__Instructions__
a: In the altitudes discussion, which side does Answer 2 say is the longest in triangle ACF?
b: Why does Answer 1 of the altitudes discussion conclude that AB is greater than AF?
c: Print the stretch of the altitudes discussion from "In triangle ABD, AB" through "Good Day !!".

Question

Show that the sum of three altitudes of a triangle is less than the sum of the three sides of a triangle

Answer 1

Let there be a triangle ABC.
So, AF, BD and CE are three altitudes in the triangle ABC.
To prove : AB + BC + CA > AF + BD + CE
proof in Δ ABF, 
∠ AFB = 90°
Therefore the other two angles are acute angles
∴ ∠ AFB > ∠ABF
∵ AB > AF (side opposite to greater angle is longest)
Similarly BC > BD and AC > CE
Adding the three inequalities, we get
AB + BC + CA > AF + BD + CE
Hence proved

Answer 2

Let there be a triangle ABC with its altitudes D, E, and F from vertices A, B and C respectively.

The altitudes form a right angle at their corresponding bases. Also, in a right triangle the hypotenuse is the longest side. Taking the right triangles formed by the altitudes and the sides as the hypotenuse, we observe that in each triangle, the side forms the longest side, i.e,

In triangle ABD, AB is the longest side

In triangle ACF, AC is the longest side

In triangle CBE, BC is the longest side

So, adding all the three, we get that the perimeter of a triangle is greater than the sum of its three altitudes.

Hope the answer is helpful !!

Good Day !!

__Data extracts__
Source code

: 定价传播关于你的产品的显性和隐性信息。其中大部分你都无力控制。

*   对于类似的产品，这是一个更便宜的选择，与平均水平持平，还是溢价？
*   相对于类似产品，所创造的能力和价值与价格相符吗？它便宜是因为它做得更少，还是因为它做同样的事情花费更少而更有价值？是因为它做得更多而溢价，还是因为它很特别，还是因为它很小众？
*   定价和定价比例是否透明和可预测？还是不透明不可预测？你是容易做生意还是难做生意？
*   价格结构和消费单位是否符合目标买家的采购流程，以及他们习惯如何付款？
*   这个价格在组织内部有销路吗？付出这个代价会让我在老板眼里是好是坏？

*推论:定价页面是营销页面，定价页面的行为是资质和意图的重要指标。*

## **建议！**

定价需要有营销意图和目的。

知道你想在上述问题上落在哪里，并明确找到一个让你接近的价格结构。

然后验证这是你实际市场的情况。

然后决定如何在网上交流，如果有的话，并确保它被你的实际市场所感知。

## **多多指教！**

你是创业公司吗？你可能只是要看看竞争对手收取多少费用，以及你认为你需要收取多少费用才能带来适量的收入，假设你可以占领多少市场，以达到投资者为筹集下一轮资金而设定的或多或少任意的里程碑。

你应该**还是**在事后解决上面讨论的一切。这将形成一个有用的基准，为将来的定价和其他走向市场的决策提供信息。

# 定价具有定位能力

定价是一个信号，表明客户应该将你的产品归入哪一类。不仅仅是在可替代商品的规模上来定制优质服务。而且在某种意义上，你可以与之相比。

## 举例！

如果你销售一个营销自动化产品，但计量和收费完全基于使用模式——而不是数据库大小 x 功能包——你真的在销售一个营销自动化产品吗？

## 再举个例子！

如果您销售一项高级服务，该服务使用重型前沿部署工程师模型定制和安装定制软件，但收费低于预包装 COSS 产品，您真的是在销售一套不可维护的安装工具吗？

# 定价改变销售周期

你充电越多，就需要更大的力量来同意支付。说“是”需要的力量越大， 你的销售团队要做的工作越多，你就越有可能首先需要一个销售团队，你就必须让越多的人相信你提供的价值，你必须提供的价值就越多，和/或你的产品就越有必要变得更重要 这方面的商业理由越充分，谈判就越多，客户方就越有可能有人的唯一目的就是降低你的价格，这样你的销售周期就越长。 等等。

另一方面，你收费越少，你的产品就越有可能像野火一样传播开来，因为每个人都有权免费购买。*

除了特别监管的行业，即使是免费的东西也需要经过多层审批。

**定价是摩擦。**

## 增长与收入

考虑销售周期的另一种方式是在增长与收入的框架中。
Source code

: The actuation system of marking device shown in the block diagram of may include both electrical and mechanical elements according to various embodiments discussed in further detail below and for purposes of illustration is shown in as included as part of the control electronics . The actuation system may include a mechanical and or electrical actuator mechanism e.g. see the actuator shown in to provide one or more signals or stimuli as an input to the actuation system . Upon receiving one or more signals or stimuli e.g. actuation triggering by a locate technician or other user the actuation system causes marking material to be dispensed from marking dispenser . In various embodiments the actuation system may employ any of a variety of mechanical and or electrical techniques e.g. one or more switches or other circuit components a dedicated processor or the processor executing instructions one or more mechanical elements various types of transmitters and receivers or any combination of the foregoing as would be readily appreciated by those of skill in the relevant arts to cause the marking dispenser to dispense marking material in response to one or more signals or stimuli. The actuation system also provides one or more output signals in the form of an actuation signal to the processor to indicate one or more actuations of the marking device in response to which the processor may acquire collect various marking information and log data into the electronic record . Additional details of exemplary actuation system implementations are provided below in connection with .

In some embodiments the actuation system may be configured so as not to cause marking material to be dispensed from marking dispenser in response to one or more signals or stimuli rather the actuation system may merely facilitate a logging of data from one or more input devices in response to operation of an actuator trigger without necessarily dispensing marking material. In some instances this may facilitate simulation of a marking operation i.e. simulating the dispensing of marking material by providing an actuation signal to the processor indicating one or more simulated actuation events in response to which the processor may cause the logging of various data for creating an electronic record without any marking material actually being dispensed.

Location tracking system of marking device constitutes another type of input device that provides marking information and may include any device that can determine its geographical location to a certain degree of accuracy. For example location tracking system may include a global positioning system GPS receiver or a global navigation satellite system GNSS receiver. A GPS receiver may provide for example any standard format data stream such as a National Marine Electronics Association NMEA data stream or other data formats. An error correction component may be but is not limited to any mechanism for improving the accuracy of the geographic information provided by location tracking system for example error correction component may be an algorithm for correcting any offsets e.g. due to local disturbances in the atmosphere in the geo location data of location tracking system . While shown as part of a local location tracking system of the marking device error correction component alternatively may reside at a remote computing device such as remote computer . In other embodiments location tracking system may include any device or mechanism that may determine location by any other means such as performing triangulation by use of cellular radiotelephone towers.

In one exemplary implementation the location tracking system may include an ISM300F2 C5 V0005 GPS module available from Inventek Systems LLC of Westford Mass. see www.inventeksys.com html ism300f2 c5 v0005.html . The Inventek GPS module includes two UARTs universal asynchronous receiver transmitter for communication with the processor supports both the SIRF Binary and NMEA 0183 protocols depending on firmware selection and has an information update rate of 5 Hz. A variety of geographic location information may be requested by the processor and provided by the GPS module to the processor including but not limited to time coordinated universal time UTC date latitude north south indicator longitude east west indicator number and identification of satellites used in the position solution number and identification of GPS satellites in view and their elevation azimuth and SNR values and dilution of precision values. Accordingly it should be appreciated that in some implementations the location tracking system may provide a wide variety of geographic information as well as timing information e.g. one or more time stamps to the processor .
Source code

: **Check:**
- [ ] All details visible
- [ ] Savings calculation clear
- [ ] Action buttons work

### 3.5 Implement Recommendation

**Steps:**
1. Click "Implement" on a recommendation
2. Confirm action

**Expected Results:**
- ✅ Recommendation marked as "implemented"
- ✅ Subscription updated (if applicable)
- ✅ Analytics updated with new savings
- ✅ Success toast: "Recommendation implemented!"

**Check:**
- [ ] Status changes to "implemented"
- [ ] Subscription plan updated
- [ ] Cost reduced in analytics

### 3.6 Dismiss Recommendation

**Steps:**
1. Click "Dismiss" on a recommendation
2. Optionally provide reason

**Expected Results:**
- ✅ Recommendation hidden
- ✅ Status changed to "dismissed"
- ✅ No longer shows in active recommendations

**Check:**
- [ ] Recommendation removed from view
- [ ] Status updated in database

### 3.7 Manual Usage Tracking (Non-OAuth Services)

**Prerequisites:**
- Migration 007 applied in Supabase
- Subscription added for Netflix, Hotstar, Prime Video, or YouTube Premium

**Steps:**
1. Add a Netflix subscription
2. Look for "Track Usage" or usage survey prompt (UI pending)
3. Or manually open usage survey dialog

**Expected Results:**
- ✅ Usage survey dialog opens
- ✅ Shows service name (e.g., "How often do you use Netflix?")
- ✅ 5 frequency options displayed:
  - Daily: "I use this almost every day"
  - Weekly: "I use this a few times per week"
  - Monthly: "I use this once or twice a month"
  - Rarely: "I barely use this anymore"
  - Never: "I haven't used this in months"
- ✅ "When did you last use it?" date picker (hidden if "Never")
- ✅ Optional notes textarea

__Task-by-task answers__
a: AC is the longest side in triangle ACF.

b: In triangle ABF, angle AFB is 90°, so the other two angles are acute and angle AFB is greater than angle ABF. Because the side opposite the greater angle is the longest, AB is greater than AF.

c:
In triangle ABD, AB is the longest side

In triangle ACF, AC is the longest side

In triangle CBE, BC is the longest side

So, adding all the three, we get that the perimeter of a triangle is greater than the sum of its three altitudes.

Hope the answer is helpful !!

Good Day !!